Work instruction - Repeat each entry as written and leave the images out of the copy.

(Collected data)
##############################
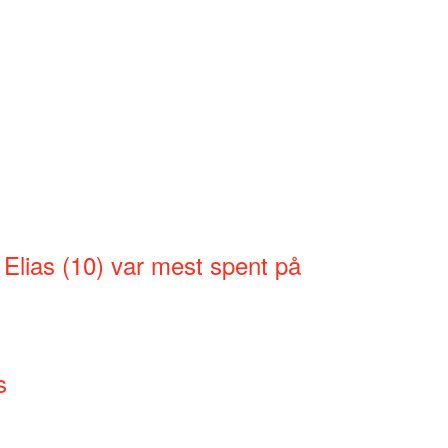
 Elias (10) var mest spent på
s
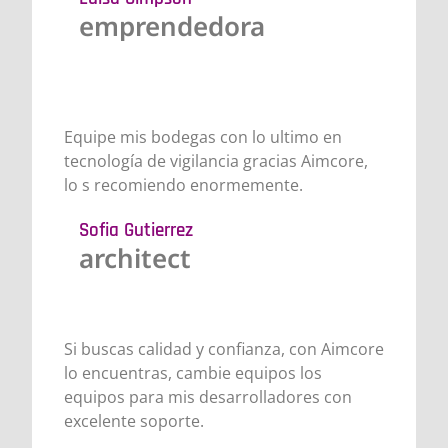
emprendedora
Equipe mis bodegas con lo ultimo en
tecnología de vigilancia gracias Aimcore,
lo s recomiendo enormemente.
Sofia Gutierrez
architect
Si buscas calidad y confianza, con Aimcore
lo encuentras, cambie equipos los
equipos para mis desarrolladores con
excelente soporte.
##############################
Written solution -
 Elias (10) var mest spent på
s
emprendedora
Equipe mis bodegas con lo ultimo en
tecnología de vigilancia gracias Aimcore,
lo s recomiendo enormemente.
Sofia Gutierrez
architect
Si buscas calidad y confianza, con Aimcore
lo encuentras, cambie equipos los
equipos para mis desarrolladores con
excelente soporte.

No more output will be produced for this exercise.